CONST Load constant word Immediate word (4-byte, little-endian) value
CONSTB Load constant byte Immediate byte value
FETCH Fetch ARM register ph2 r# (one byte), ARM r# (one byte)
COMMIT Commit ARM register ARM r#, ph2 r#
FEXPECT Prime following instruction for setting flags condition-code set (one byte)
FCOMMIT Indicate that flags should have been set, write into ARM flags condition-code set (one byte)
FENSURE Ensure that flags are resident in native flags register condition-code set (one byte)
NFEXPECT Same as fexpect, but don't involve ARM flags condition-code set (one byte)
NFCOMMIT Indicate that (native) flags should have been set condition-code set (one byte)
NFENSURE Roughly the same as fensure condition-code set (one byte)
FWRITE Write bit zero of register into a flag flag number, ph2 r#
XJMP Transfer control to start of another chunk Address of destination chunk (4 bytes)
LSL Logical shift-left dest r#, src1 r#, src2 r#
LSR Logical shift right dest r#, src1 r#, src2 r#
ASR Arithmetic shift right dest r#, src1 r#, src2 r#
ROR Rotate right dest r#, src1 r#, src2 r#
ROL Rotate left dest r#, src1 r#, src2 r#
RRX Rotate with extend through carry flag dest r#, src r#
RLX Rotate left with extend through carry flag dest r#, src r#
MOV Copy register dest r#, src r#
NOT Copy negated register dest r#, src r#
AND Bitwise AND dest r#, src1 r#, src2 r#
OR Bitwise OR dest r#, src1 r#, src2 r#
EOR Bitwise Exclusive OR dest r#, src1 r#, src2 r#
TEQ Bitwise Exclusive OR, discarding result src1 r#, src2 r#
TST Bitwise AND, discarding result src1 r#, src2 r#
ADD Addition dest r#, src1 r#, src2 r#
ADC Add with carry dest r#, src1 r#, src2 r#
SUB Subtract dest r#, src1 r#, src2 r#
SBC Subtract with carry (in the ARM sense, ie rd = rm + rn + NOT(c)) dest r#, src1 r#, src2 r#
CMP Subtract discarding result src1 r#, src2 r#
CMN Add discarding result src1 r#, src2 r#
MUL Multiply dest r#, src1 r#, src2 r#
LDW Load word dest r#, addr r#
LDB Load byte dest r#, addr r#
STW Store word addr r#, src r#
STB Store byte addr r#, src r#
SWI Generate software interrupt (none?)
UNDEF Trigger undefined instruction exception (none?)
SYNC Synchronise register allocation (dump all registers to memory) (none)
END Finish a basic block (none)

Miscellaneous extras

Interrupts

It is the intention that cycles will be (approximately) counted (decremented), and checked for zero-crossings at the end of each basic block, for the purposes of interrupt handling, which should hopefully provide "good enough" latency for most applications. In the unlikely event that enough instructions accumulate inbetween checks that two or more interrupts should have been fired, both can (probably?) be done simultaneously until the 'debt' is repaid. This will undoubtedly cause havoc with timing-sensitive code.

Memory access

Memory access should use the two-entry TLB (not) documented elsewhere. There is a big problem though, and that is restoring registers after an exception. In general, we won't be returning to the original recompiled chunk after an exception has occured (well, we never will be), but before it happened our register values could have been anywhere.

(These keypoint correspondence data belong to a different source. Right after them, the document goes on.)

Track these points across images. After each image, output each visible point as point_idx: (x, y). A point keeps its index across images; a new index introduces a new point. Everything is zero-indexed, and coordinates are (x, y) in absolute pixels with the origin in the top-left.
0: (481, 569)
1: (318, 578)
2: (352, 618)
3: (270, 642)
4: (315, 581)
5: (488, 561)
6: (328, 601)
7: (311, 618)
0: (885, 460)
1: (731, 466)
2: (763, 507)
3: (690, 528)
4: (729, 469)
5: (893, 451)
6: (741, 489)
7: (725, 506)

We're going to take the stance that page faults, access permission faults, etc. hardly ever happen, so try to streamline the most frequent case (that is, hopefully, we have the right TLB entry and the access has the correct permissions). In that case, we run inline code. The next-worst scenario, TLB miss, will be dealt with by a function call, in the same way that memory access works in the current system. This can harmlessly continue running the same recompiled chunk.

In the worst scenario, page fault/access denied, one way of coping with the situation would be to have a look-up table associated with each load/store instruction in each block, which stores the mapping between ARM and x86 registers at the corresponding point in the code, so the complete transfer to the memory-based register file need be done only when an exception occurs. There would probably be a good deal of evil which needed to be done to get that working properly though - whether it'd be worth the effort over just saving all registers before memory accesses and hence avoiding the problem at the expense of potentially less efficient code, I don't know.